Sweet - Page 39/94

“Close early today?” I walked the worn dirt path from the garage drive to the trailer’s front door. I couldn’t see his eyes; his sunglasses were too dark.

“Yep. Had an errand to run up at the high school.” His forearm flexed under the light brush of copper hair as he turned to stub out the cigarette in a makeshift ashtray—a ceramic pot three-quarters full of sand.

“Really? Doing what?” I ripped my gaze from his arm when he turned back.

“Hiring one of Silva’s students to help me out in the garage, hopefully.” Grimacing, he reached to scratch the back of his neck. “I don’t know though. Might be more trouble than it’s worth.”

“I think it’s a great idea.”

As I reached him, he shrugged and stood. “We’ll see, I guess. You said you had a problem? Come on in and let’s solve it.”

If only it were that simple. I’d never thought of myself as helpless, but Boyce was running a business and his life, and I had no job, no money of my own.

I followed him into the trailer, which seemed darker in broad daylight than it had when I’d come over the other night. We both removed our sunglasses.

As if reading my mind, he said, “Sorry it’s so dark in here—trailers aren’t exactly famous for great lighting design. Your eyes will adjust in a minute, but I can switch on the lamps if you want. I could walk around in here blindfolded, so I don’t really think about it.”

“It’s fine. I didn’t prepare a graphic presentation or anything. I just need to talk this out. You sure you don’t mind?”

“’Course not. You can always come to me—you know that.” He sat on one end of the sofa and I took the other. “So what’s up?”

We leaned into our respective corners, facing each other.

“I just finished my first week of class. It’s an adjustment from work I did for my BS, and even more so from what I ever imagined doing as a postgrad, but I love it. My two classes are small—just a handful of people. I already know everyone. We took a boat out and gathered samples to help one of the professors run lab tests, and it was nothing like being an undergrad at a huge school where you have little to no autonomy. He was like, ‘Go do this,’ with almost no direction, which was like being a peer instead of, you know, a minion. A low-ranking peer, but a peer.”

He smiled. “Sounds great. And I’m not hearing the problem.”

Closing my eyes, I sucked in a deep breath. “The problem is I got accepted to Michigan. Med school.”

“I don’t understand. Thought you said you weren’t going.”

“I applied to several schools, and I was actually accepted to the majority of them. When Mitchell and I chose Vanderbilt, I turned the other acceptances down.
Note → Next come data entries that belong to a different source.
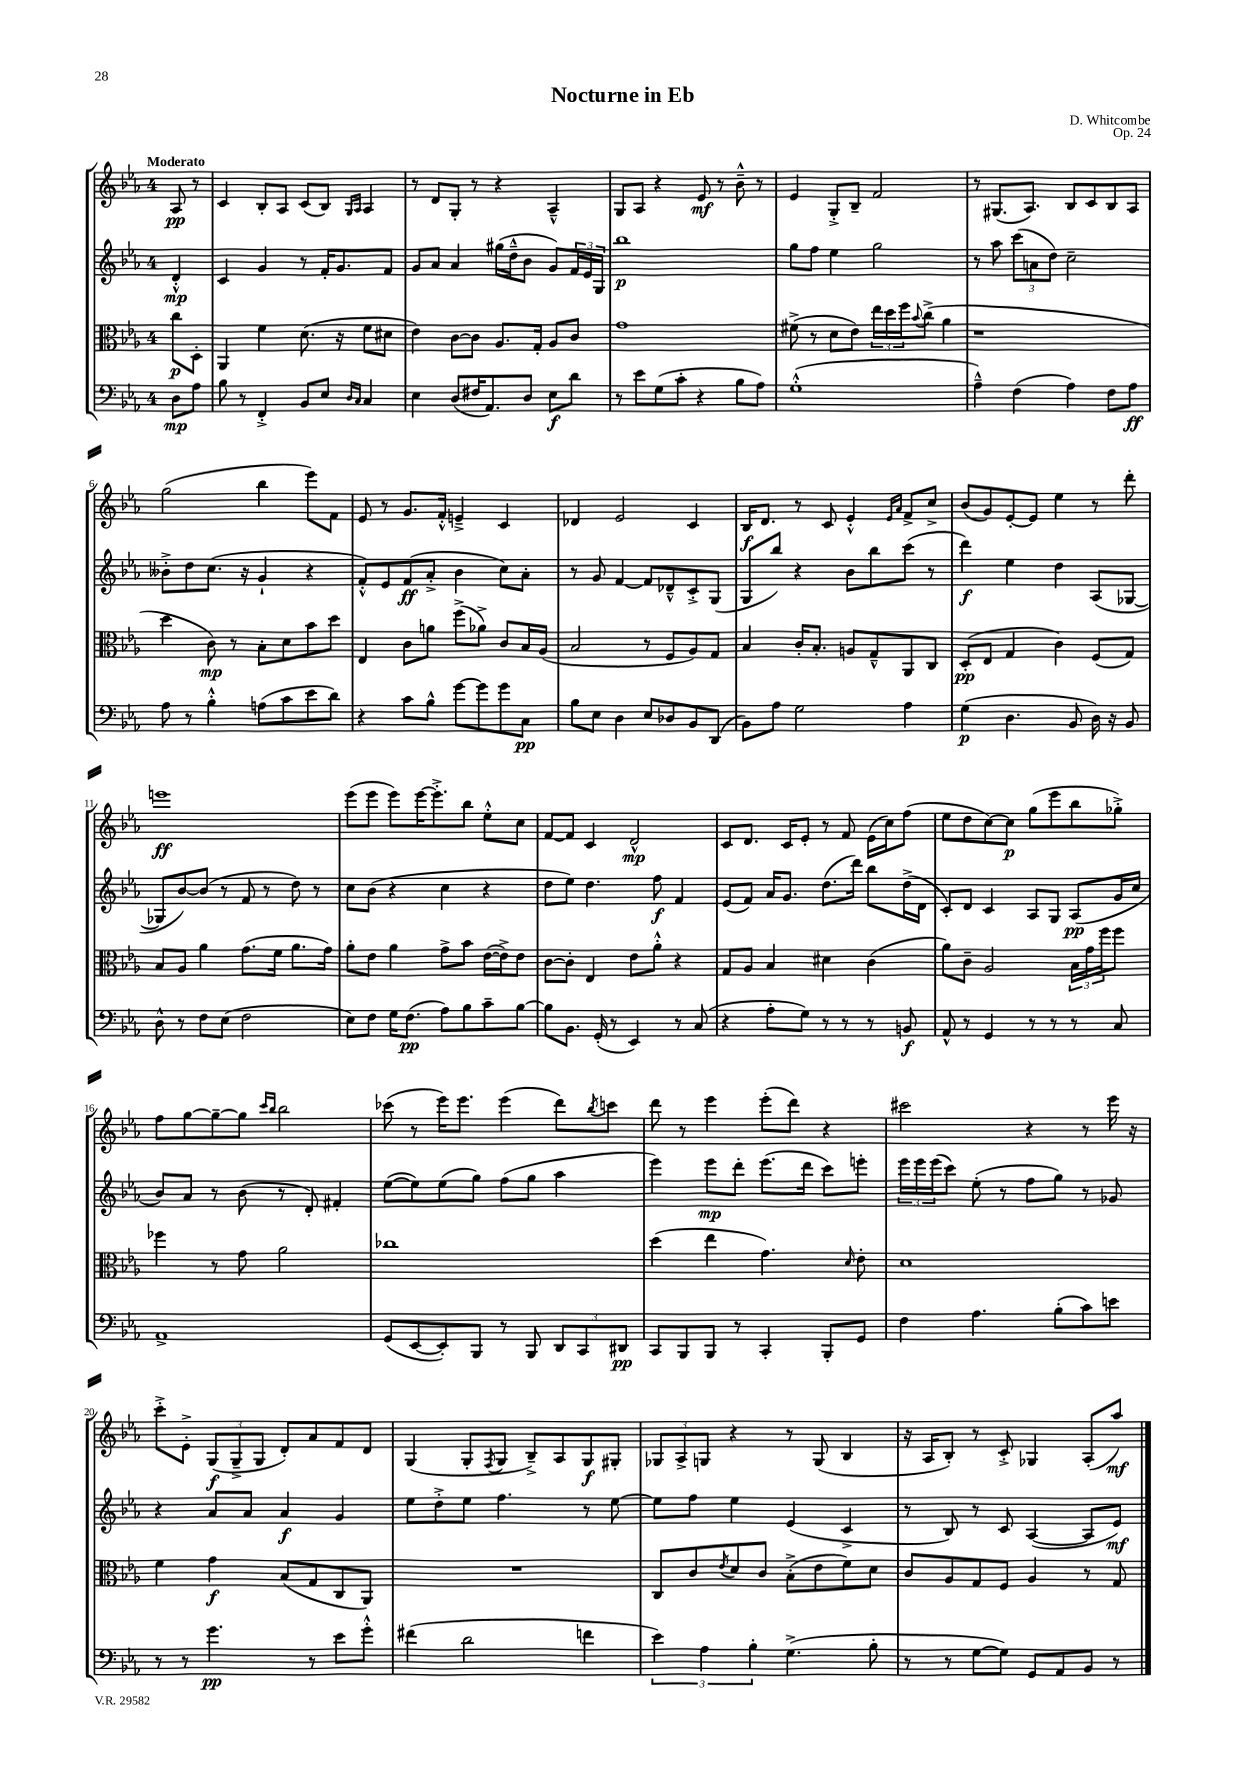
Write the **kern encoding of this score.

**kern	**kern	**kern	**kern
*staff4	*staff3	*staff2	*staff1
*clefF4	*clefC3	*clefG2	*clefG2
*k[b-e-a-]	*k[b-e-a-]	*k[b-e-a-]	*k[b-e-a-]
*M4/4	*M4/4	*M4/4	*M4/4
8D\L	8cc\L	4d'^^/	8A-/
8A-\J	8D'\J	.	8r
=	=	=	=
8B-\	4AA-/	4c/	4c/
8r	.	.	.
4FF'^/	4f\	4g/	8B-'/L
.	.	.	8A-/J
8BB-/L	(8.d\	8r	(8c/L
8E-/J	.	16f'/LK	8B-/J)
.	16r	8.g/	.
16qqD/LL	.	.	16qqG/LL
16qqC/JJ	.	.	16qqA-/JJ
4C/	8f\L	.	4A-/
.	8d#\J	8f/J	.
=	=	=	=
4E-\	4e-\)	8g/L	8r
.	.	8a-/J	8d/L
(8D/L	[8c\L	4a-/	8G'/J
16F#/K	8c\]J	.	8r
8.AA-/)	.	.	.
.	8.A-/L	(16gg#\LL	4r
.	.	16dd~^^\J	.
8D/J	.	8b-\J	.
.	16G'/Jk	.	.
8E-\L	8A-/L	8g/L)	4A-~^^/
8d\J	8c/J	24f/L	.
.	.	24e-/	.
.	.	24G/JJ	.
=	=	=	=
8r	1g	1bb-	8G/L
8e-\L	.	.	8A-/J
(8G\	.	.	4r
8c'\J	.	.	.
4r	.	.	8e-/
.	.	.	8r
8B-\L	.	.	8b-~^^\
8A-\J)	.	.	8r
=	=	=	=
(1G'^^	(8f#^\	8gg\L	4e-/
.	8r	8ff\J	.
.	8d\L	4ee-\	8G'^/L
.	8e-\J)	.	8B-~/J
.	24ee-\LL	2gg\	2f/
.	24dd\	.	.
.	24ff\J	.	.
.	8qqb-/	.	.
.	(8cc^\J	.	.
.	4a-\	.	.
=	=	=	=
4A-~^^\)	1r	8r	8r
.	.	8aa-\	(8.G#/L
(4F\	.	(12ccc\L	.
.	.	.	8.A-/J)
.	.	12a\	.
.	.	12dd\J)	.
4A-\)	.	2cc~\	8B-/L
.	.	.	8c/
8F\L	.	.	8B-/
8A-\J	.	.	8A-/J
=	=	=	=
8A-\	4dd\	8b--'^\L	(2gg\
8r	.	8dd\	.
4B-'^^\	8c\)	(8.cc\J	.
.	8r	.	.
.	.	16r	.
(8A\L	8B-'\L	4g`/	4bb-\
8c\	8d\	.	.
8e-\	8b-\	4r	8eee-\L)
8d\J)	8dd\J	.	8f\J
=	=	=	=
4r	4E-/	8f'^^/L)	8e-/
.	.	8e-/	8r
8c\L	8c\L	(8f/	8.g/L
8B-^^\J	8a\J	8a-'^/J	.
.	.	.	16f'^^/Jk
[8g\L	(8ff^\L	4b-\	4e~^/
8g\]	8a-^\J)	.	.
8g\	8c/L	8cc\L)	4c/
8C\J	16B-/L	8a-'\J	.
.	(16A-/JJ	.	.
=	=	=	=
8B-\L	2B-/	8r	4d-/
8E-\J	.	8g/	.
4D\	.	[4f/	2e-/
8E-/L	8r	8f/]L	.
8D-/	8F/L	8d-~^^/	.
8BB-/	8A-/)	8c'^/	4c/
(8DD/J	8G/J	(8G/J	.
=	=	=	=
8BB-\L)	4B-/	8G/L	16B-/LK
.	.	.	8.d/J
8A-\J	.	8bb-/J)	.
2G\	16c'/LK	4r	8r
.	8.B-'/J	.	.
.	.	.	8c/
.	8A/L	8b-\L	4e-'^^/
.	8G~^^/	8bb-\	.
.	.	.	16qqe-/LL
.	.	.	16qqa-/JJ
4A-\	8AA-/	(8ccc\J	8f^/L
.	8C/J	8r	8cc^/J
=	=	=	=
(4G\	(8D'/L	4ddd\)	(8b-/L
.	8E-/J	.	8g/)
4.D\	4G/	4ee-\	[8e-'/
.	.	.	8e-/]J
.	4c\)	4dd\	4ee-\
8BB-/	.	.	.
16D\)	(8F/L	(8A-/L	8r
16r	.	.	.
8BB-/	8G/J)	[8G-/J	8ddd'\
=	=	=	=
8D^^\	8B-/L	8G-/]L	1eee
8r	8A-/J	[8b-/)	.
8F\L	4a-\	(8b-/]J	.
(8E-\J	.	8r	.
2F\	(8.g\L	8f/	.
.	.	8r	.
.	16f\Jk	.	.
.	8.a-\L	8dd\)	.
.	.	8r	.
.	16g\Jk)	.	.
=	=	=	=
8E-\L)	8a-'\L	8cc\L	(8eee-\L
8F\J	8e-\J	(8b-\J	8eee-\J
16G\LK	4a-\	4r	8eee-\L)
(8.F\J	.	.	.
.	.	.	[16eee-\K
.	.	.	8.eee-'^\]
8A-\L)	8g^\L	4cc\	.
8B-\	8b-\J	.	8bb-\J
8c~\	([16e-\LL	4r	8ee-'^^\L
.	16e-^\]J)	.	.
[8B-\J	8e-\J	.	8cc\J
=	=	=	=
8B-\]L	[8c\L	8dd\L	[8f/L
8.BB-\J	8c'\]J	8ee-\J)	8f/]J
.	4E-/	4.dd\	4c/
(16GG'/	.	.	.
8r	.	.	.
4EE-/)	8e-\L	.	2d^^/
.	8a-'^^\J	8ff\	.
8r	4r	4f/	.
(8C/	.	.	.
=	=	=	=
4r	8G/L	(8e-/L	8c/L
.	8A-/J	8f/J)	8.d/J
8A-'\L	4B-/	16a-/LK	.
.	.	8.g/J	16c/LK
8G\J)	.	.	8e-'/J
8r	4d#\	(8.dd\L	8r
8r	.	.	8f/
.	.	16ddd\Jk)	.
8r	(4c\	8bb-\L	(16e-\LL
.	.	.	16cc\J)
8BB/	.	(16dd^\L	(8ff\J
.	.	16d\JJ	.
=	=	=	=
8AA-^^/	8a-\L)	8c'/L)	8ee-\L
8r	8c~\J	8d/J	8dd\
4GG/	2A-/	4c/	[8cc\)
.	.	.	8cc\]J
8r	.	8A-/L	(8gg\L
8r	.	8G/J	8eee-\
8r	24B-\LL	(8A-/L	8bb-\
.	24g\	.	.
.	24ff\J	.	.
8C/	8ff\J	16g/L	8gg-'^\J)
.	.	16cc/JJ	.
=	=	=	=
1AA-^	4ff-\	8b-/L)	8ff\L
.	.	8a-/J	[8gg\
.	8r	8r	8gg~\_
.	8g\	(8b-\	8gg\]J
.	.	.	16qqccc/LL
.	.	.	16qqbb-/JJ
.	2a-\	8r	2bb-\
.	.	8d'/)	.
.	.	4f#'/	.
=	=	=	=
(8GG/L	1cc-	([8ee-\L	(8ccc-\
[8EE-/	.	8ee-\])	8r
8EE-'/])	.	(8ee-\	16eee-\LK)
.	.	.	8.eee-\J
8BBB-/J	.	8gg\J)	.
8r	.	(8ff\L	(4eee-\
8BBB-/	.	8gg\J	.
12DD/L	.	4aa-\	8ddd\L)
12CC/	.	.	.
.	.	.	8qbb-/
.	.	.	8ccc\J
12DD#/J	.	.	.
=	=	=	=
8CC/L	(4dd\	4eee-\)	8ddd\
8BBB-/	.	.	8r
8BBB-/J	4ee-\	8eee-\L	4eee-\
8r	.	8ddd'\J	.
4CC'/	4.g\)	(8.eee-\L	(8eee-'\L
.	.	.	8ddd\J)
.	.	16ddd\Jk	.
8BBB-'/L	.	8ccc\L)	4r
.	16qqd/	.	.
8GG/J	8e-'\	8eee'\J	.
=	=	=	=
4F\	1d	24eee-\LL	2ccc#\
.	.	24eee-\	.
.	.	(24eee-\J	.
.	.	8ccc\J)	.
4.A-\	.	(8ee-'\	.
.	.	8r	.
.	.	8ff\L	4r
(8B-'\L	.	8gg\J)	.
8c\)	.	8r	8r
8e\J	.	8g-/	16eee-\
.	.	.	16r
=	=	=	=
8r	4f\	4r	8ccc'^\L
8r	.	.	8e-'^\J
4.g\	4g\	8a-/L	(12G/L
.	.	.	12G~^/
.	.	8a-/J	.
.	.	.	12G/J
.	(8B-/L	4a-/	8d'/L)
8r	8G/	.	8a-/
8e-\L	8C/	4g/	8f/
8g'^^\J	8AA-/J)	.	8d/J
=	=	=	=
(4f#\	1r	8ee-\L	(4G/
.	.	8dd'^\	.
2d\	.	8ee-\J	8G'/L
.	.	.	8qF/
.	.	4.ff\	8G/J
.	.	.	8B-~^/L)
.	.	.	8A-/
4f\	.	8r	8G/
.	.	[8ee-\	8G#'/J
=	=	=	=
6e-\)	8C/L	8ee-\]L	12G-/L
.	.	.	12A-^/
.	8c/	8ff\J	.
6A-\	.	.	12G/J
.	8qe-/	.	.
.	8d/	4ee-\	4r
6B-'\	.	.	.
.	8c/J	.	.
(4.G^\	(8B-'^\L	(4e-/	8r
.	8e-\	.	(8G/
.	8f\)	4c^/	4B-/
8B-'\	8d\J	.	.
=	=	=	=
8r	8c/L	8r	16r
.	.	.	16A-/LK
8r	8A-/	8B-/)	8B-'/J)
[8G\L	8G/	8r	8r
8G\]J)	8F/J	8c/	8c'^/
8GG/L	4A-/	([4A-/	4G-/
8AA-/	.	.	.
8BB-/J	8r	8A-/]L	(8A-'/L
8r	8G/	8e-/J)	8aa-/J)
==	==	==	==
*-	*-	*-	*-
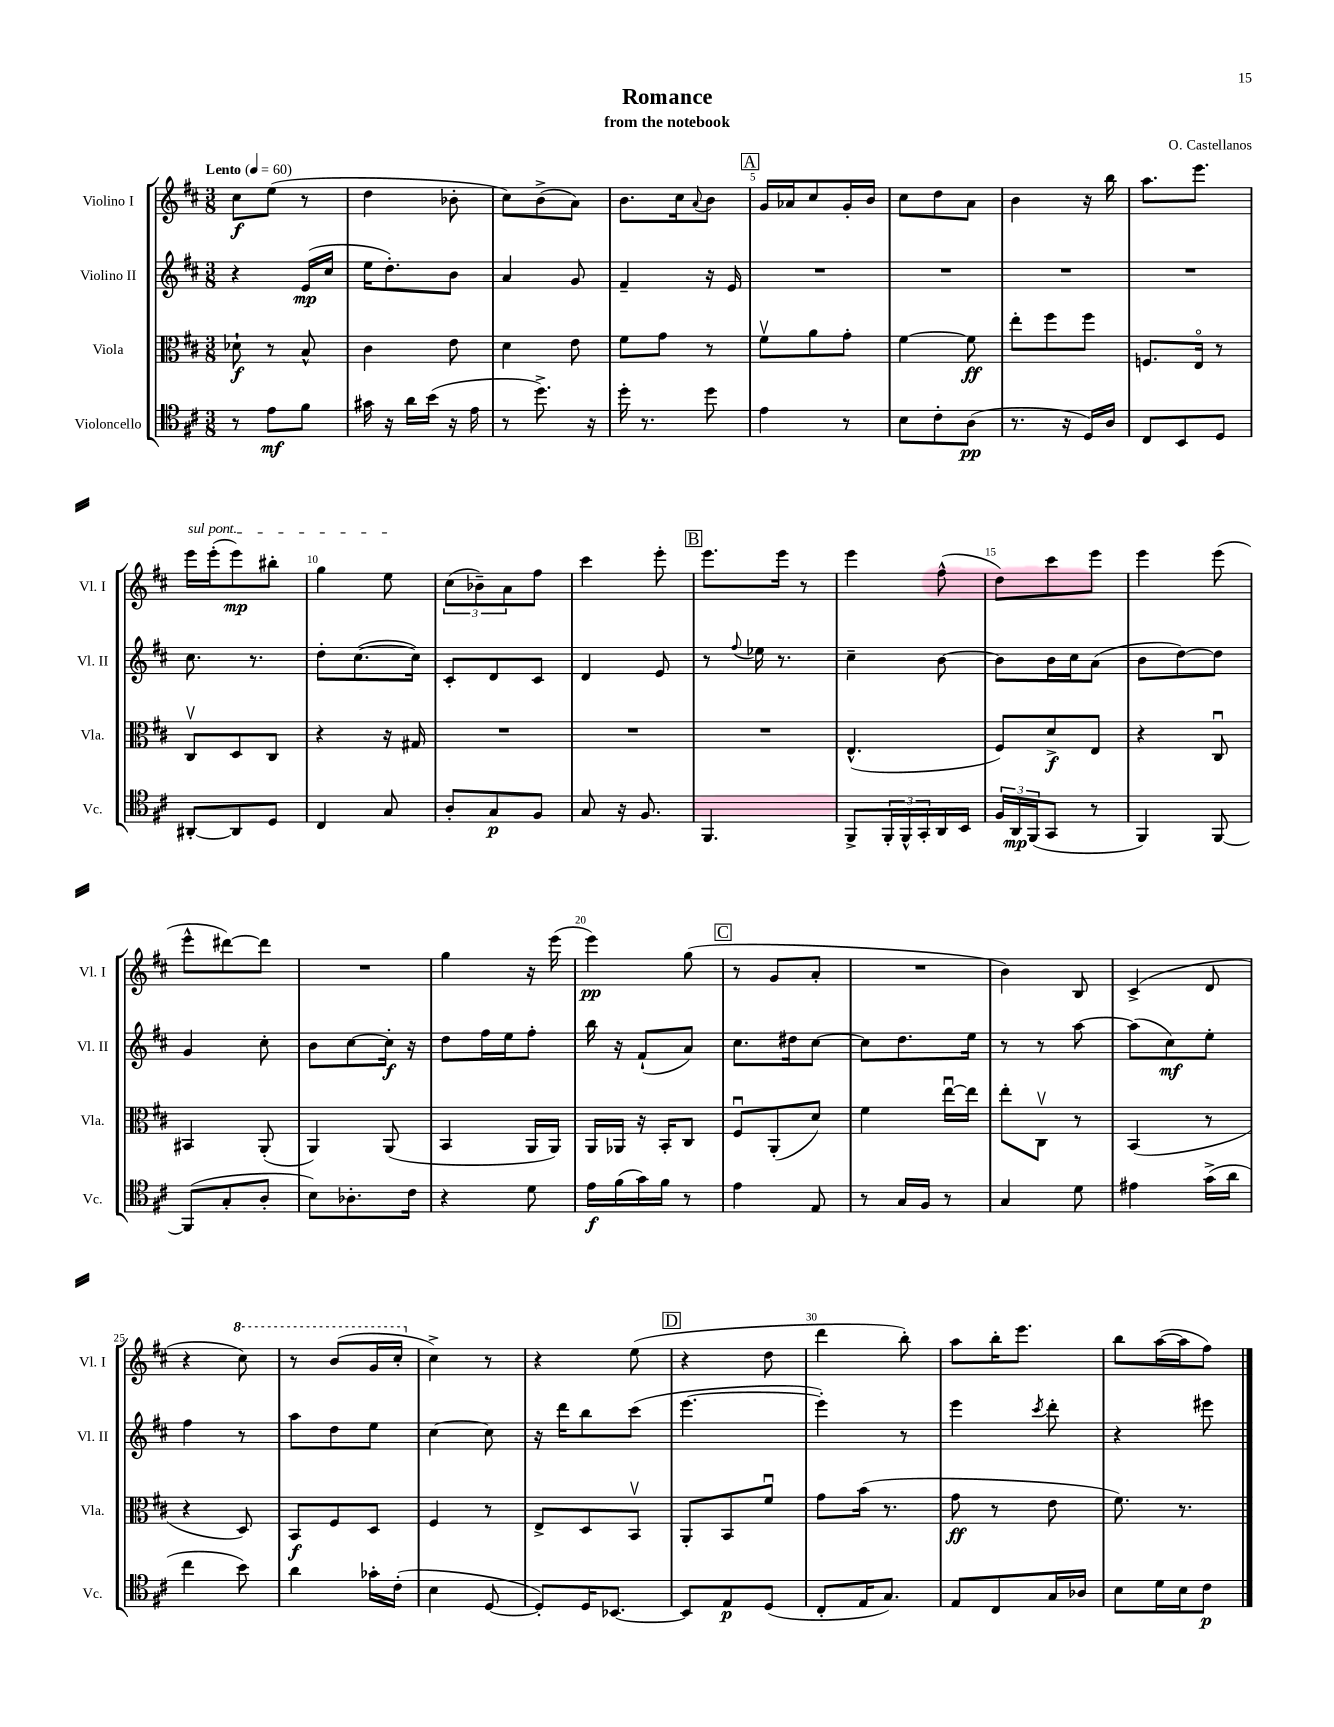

But I was waitlisted at two—Harvard and Michigan.”

“At the risk of showing my hick side, what does that mean, exactly—being waitlisted?”

“It means you met the qualifications, but other candidates met them better, so they got the offers to attend. Waitlisted applicants are put in a queue. You only get an actual acceptance if enough of the candidates ahead of you decide to go elsewhere and you’re high enough on the list. I got an acceptance letter today—which Mama opened before I got home.”

“Ah. So she’s all fired up about you changing your mind.”

I chuckled joylessly. “Fired up is a good way to term it. I want to do exactly what I’m doing, but she’s made it really clear that she and Thomas don’t support that decision, which could mean I’m on my own financially. I know this will sound incredibly naïve and immature to you—but I’ve never had to take care of myself in that way. I grew up understanding that there were things I couldn’t have because Mama couldn’t afford them. I never asked for anything I perceived as unreasonable, but I was still a kid. I wasn’t always sure. After they got married, money was no longer an impediment. What I got or didn’t get was based on factors like safety or whether it would distract me from my studies. Things that had little or nothing to do with the expense. As a result, I’m… I’m spoiled.”

Sitting forward, he leaned his forearms on his thighs and his eyes promised the frankness I both wanted and dreaded. Boyce never lied to me. That was why I often sought him out when others might have made more sense on the surface—because he told me, bluntly, the truth as he saw it.

“I grew up shifting for myself instead of being looked after,” he said. “It was do or die and I chose do. But I think there’s a difference between spoiled and privileged. Your best friend thinks she has a right to anything she wants without earning it. That’s spoiled. Privileged is what anyone with sense would want for their kid. Your needs were seen to. Most of your wants too, maybe. But that’s nothing to feel guilty over. And it doesn’t mean your parents get to decide your life for you.”

I’d never thought of it that way. Privileged was something I became when Mama and Thomas married, though compared to the hand Boyce was dealt, I’d been privileged my whole life. Since he used her for an example though, I felt the need to defend Melody. “Mel’s parents have always dangled material things in front of her to manipulate her, you know. She earns what they give her by relinquishing any claim to make her own choices.”

The answering set of his jaw told me he would always fight granting Melody any sort of concession for her overindulged behavior. I couldn’t blame him. She’d been unkind to his best friend in high school. He didn’t know her like I’d come to know her, or the lengths to which her entire family went to control her.